Stored items
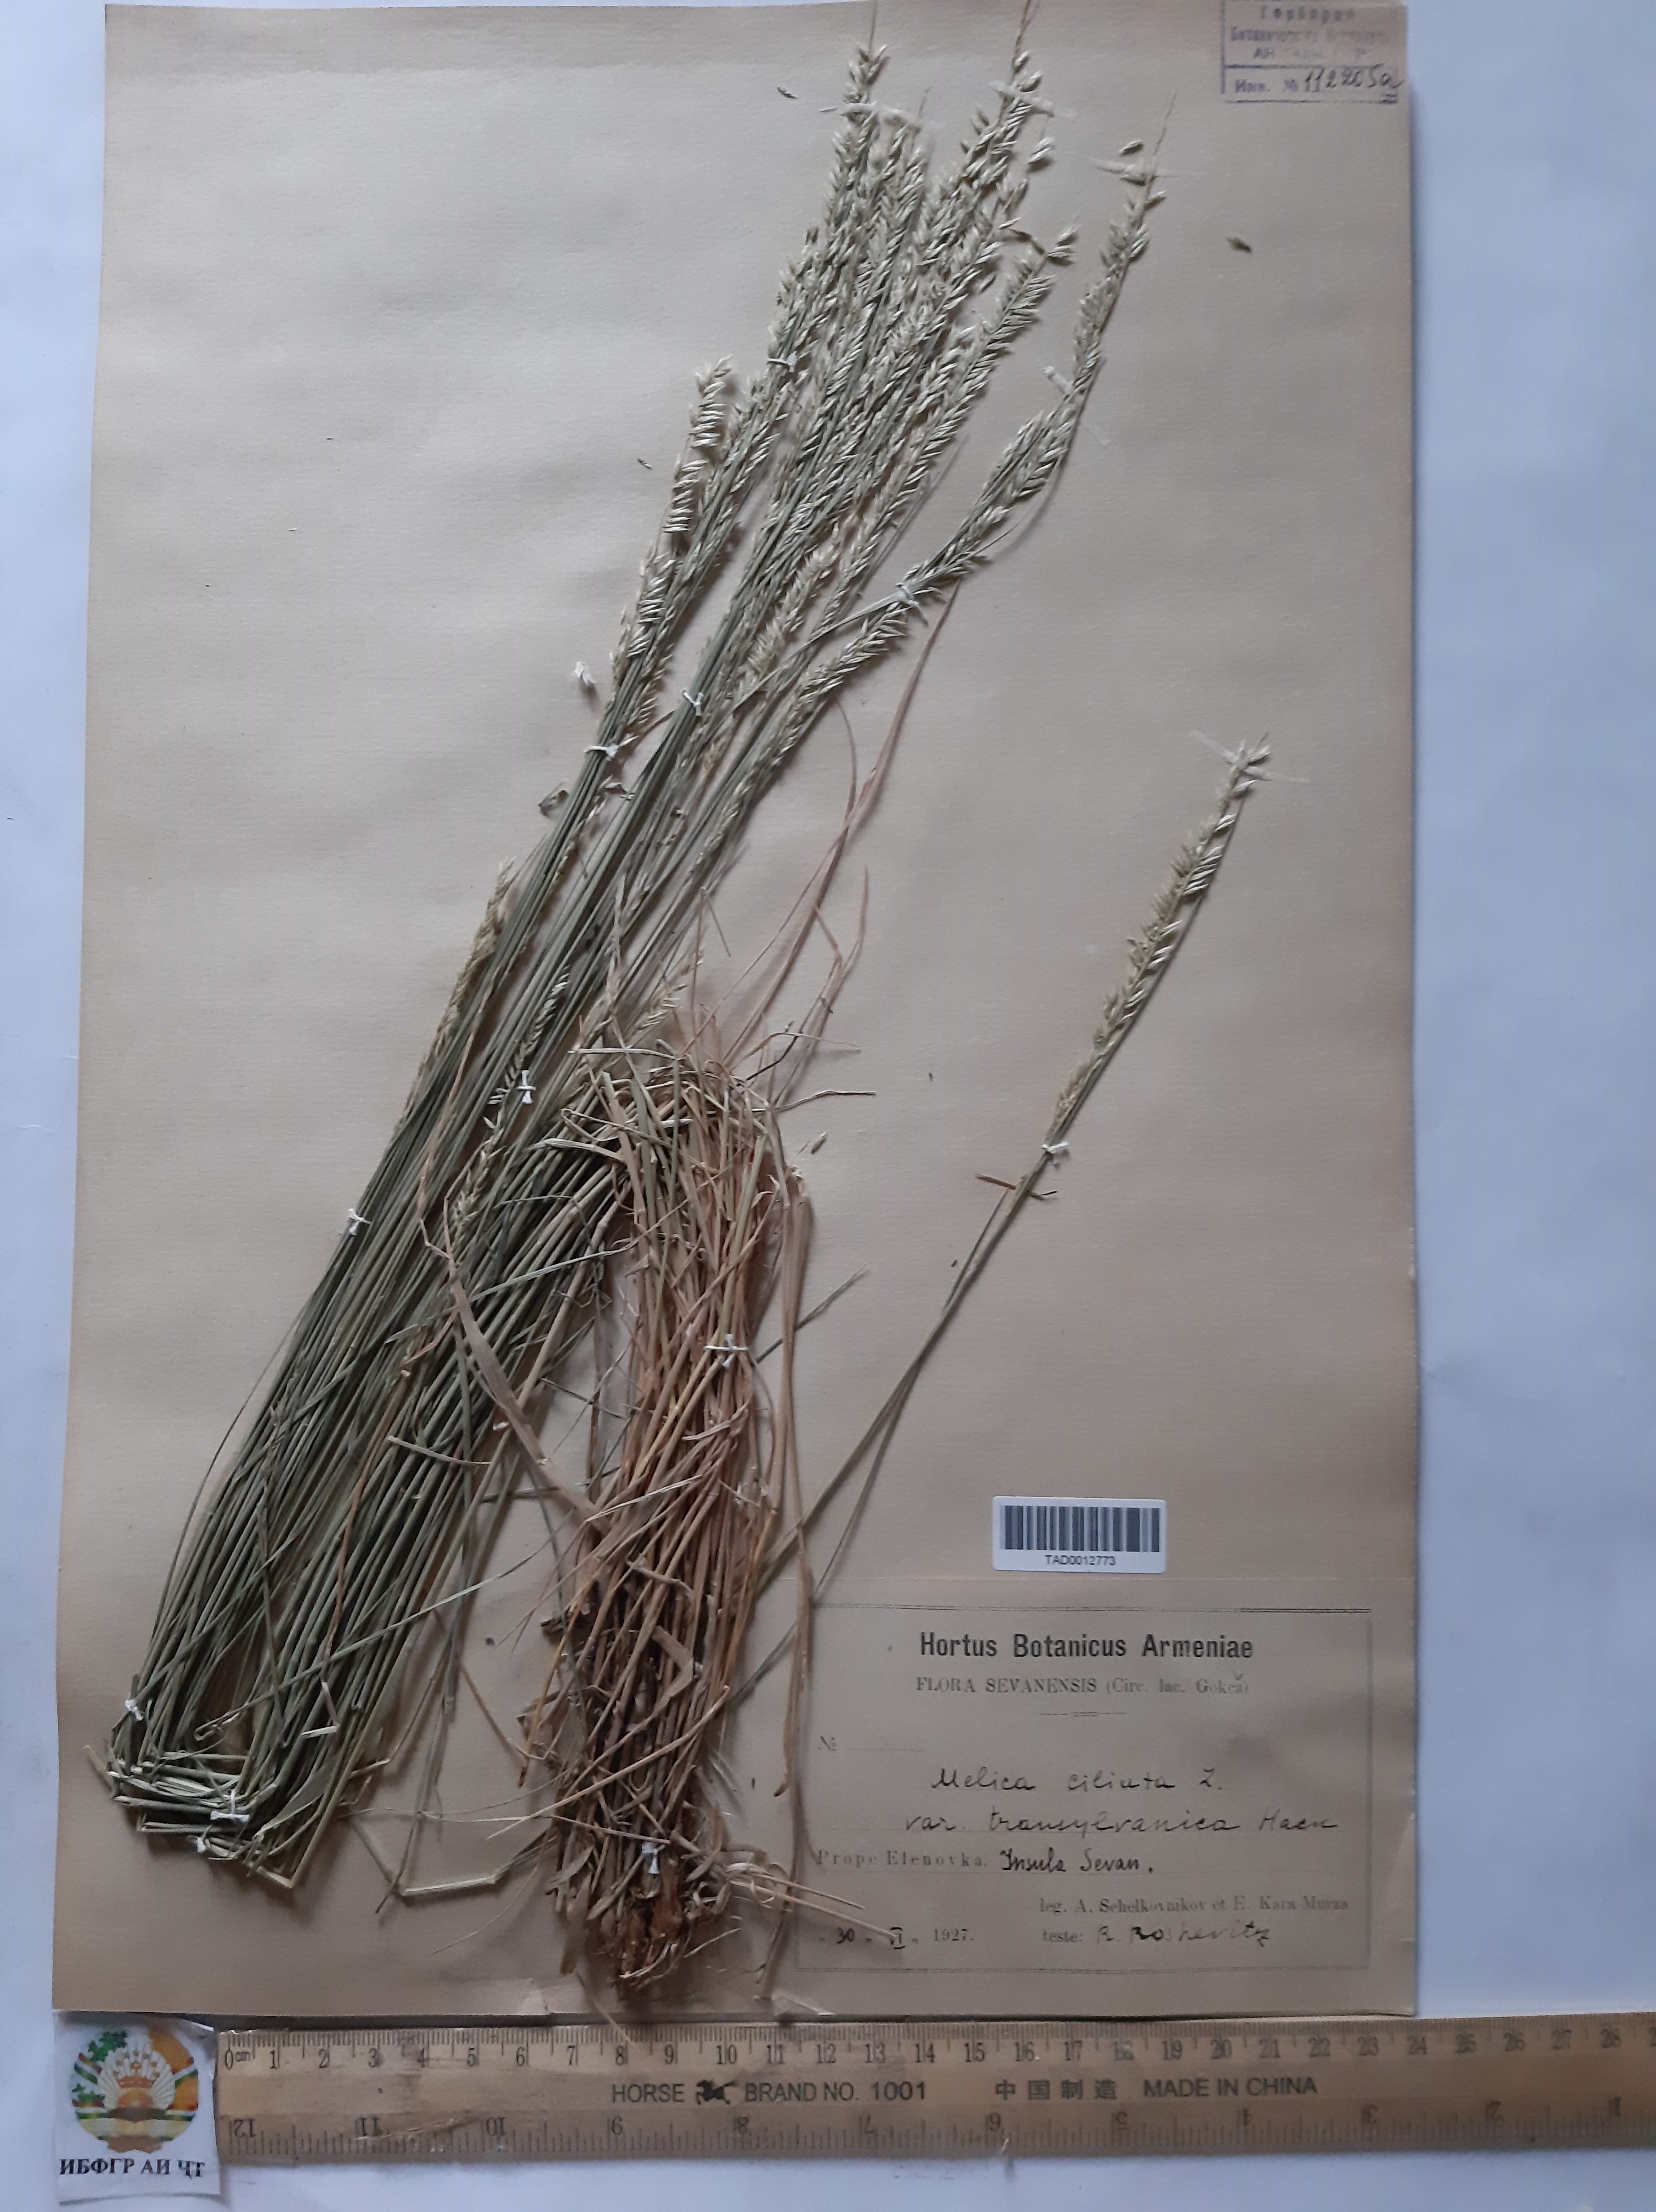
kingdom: Plantae
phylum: Tracheophyta
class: Liliopsida
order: Poales
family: Poaceae
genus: Melica
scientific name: Melica ciliata
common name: Hairy melicgrass
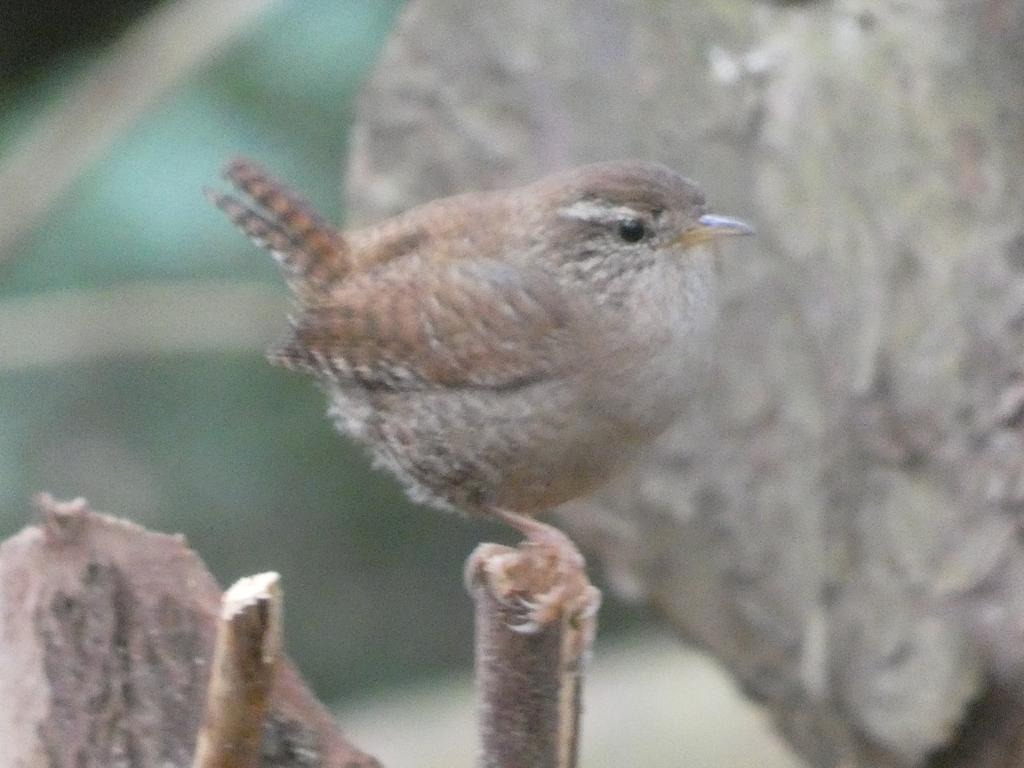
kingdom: Animalia
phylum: Chordata
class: Aves
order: Passeriformes
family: Troglodytidae
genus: Troglodytes
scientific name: Troglodytes troglodytes
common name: Gærdesmutte
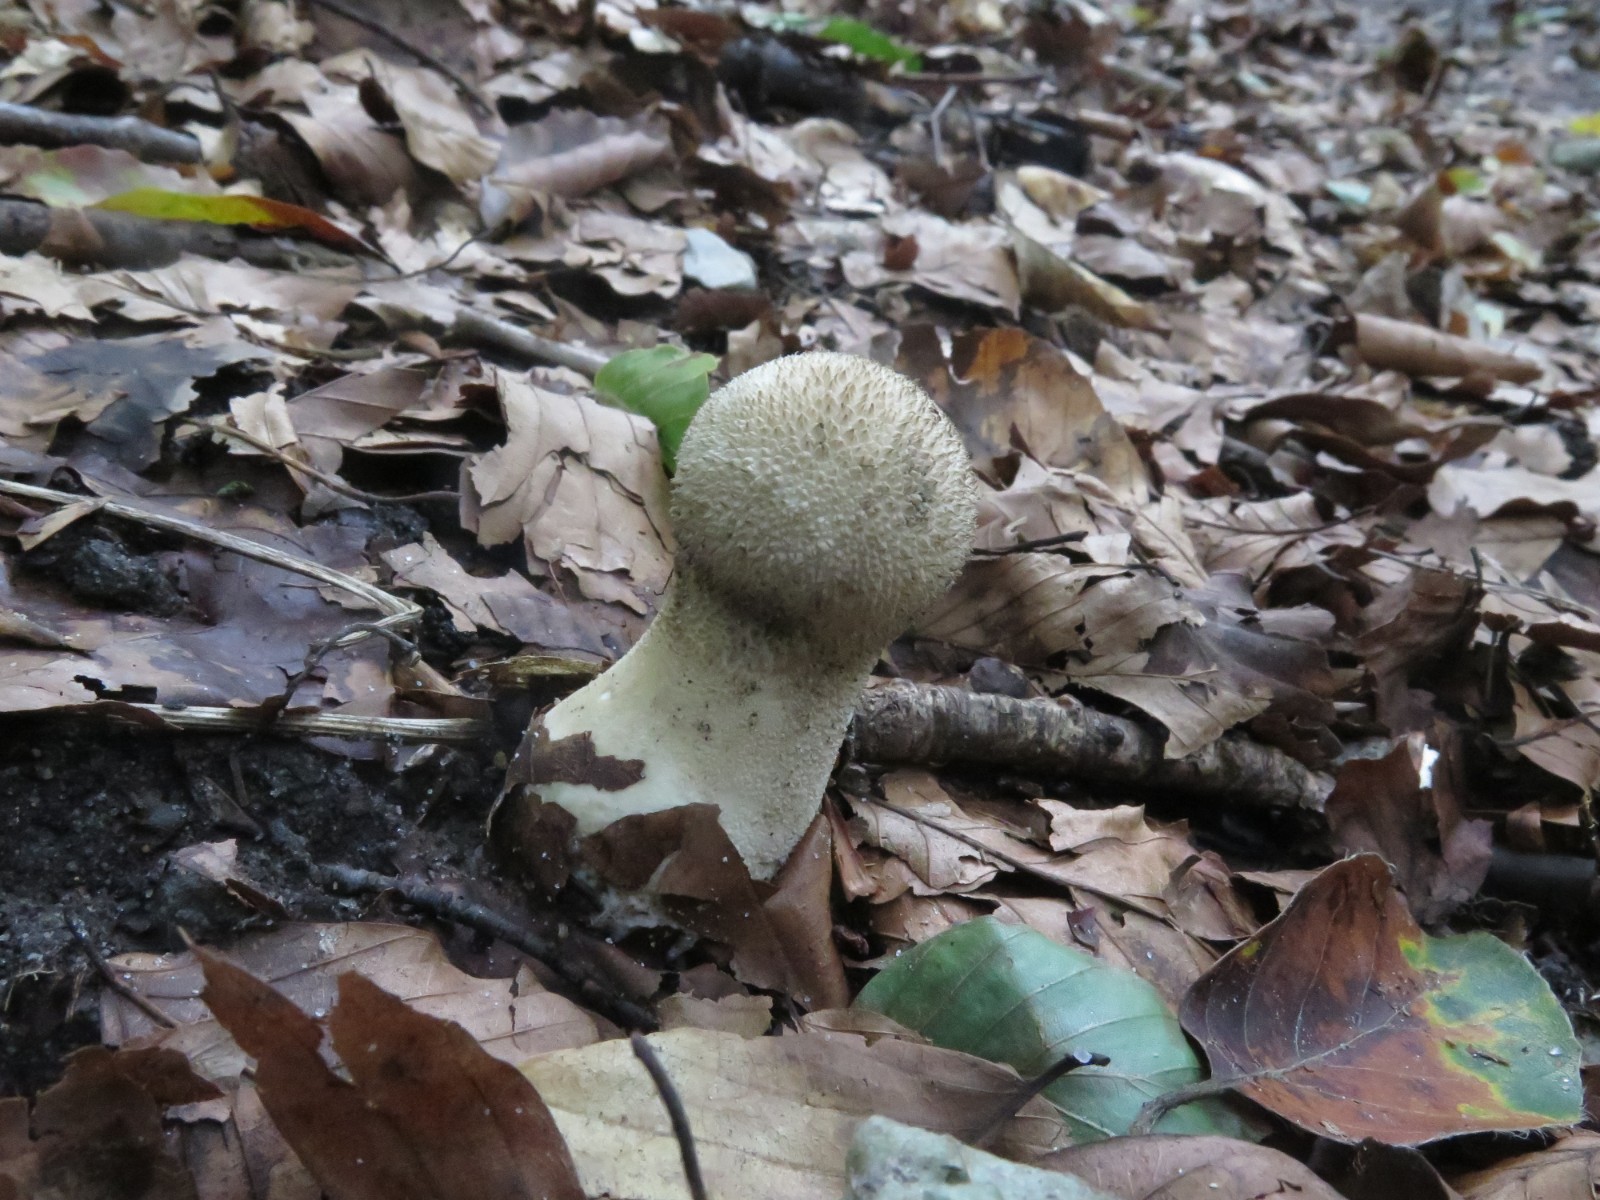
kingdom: Fungi
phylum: Basidiomycota
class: Agaricomycetes
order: Agaricales
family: Lycoperdaceae
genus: Lycoperdon
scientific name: Lycoperdon excipuliforme
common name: højstokket støvbold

**Challenge**
Update these lines by replacing "common name" with "vernacular name" everywhere, keeping everything else the same and leaving the pictures out.

**Answer to the exercise**
kingdom: Plantae
phylum: Tracheophyta
class: Liliopsida
order: Poales
family: Poaceae
genus: Melica
scientific name: Melica ciliata
vernacular name: Hairy melicgrass
kingdom: Animalia
phylum: Chordata
class: Aves
order: Passeriformes
family: Troglodytidae
genus: Troglodytes
scientific name: Troglodytes troglodytes
vernacular name: Gærdesmutte
kingdom: Fungi
phylum: Basidiomycota
class: Agaricomycetes
order: Agaricales
family: Lycoperdaceae
genus: Lycoperdon
scientific name: Lycoperdon excipuliforme
vernacular name: højstokket støvbold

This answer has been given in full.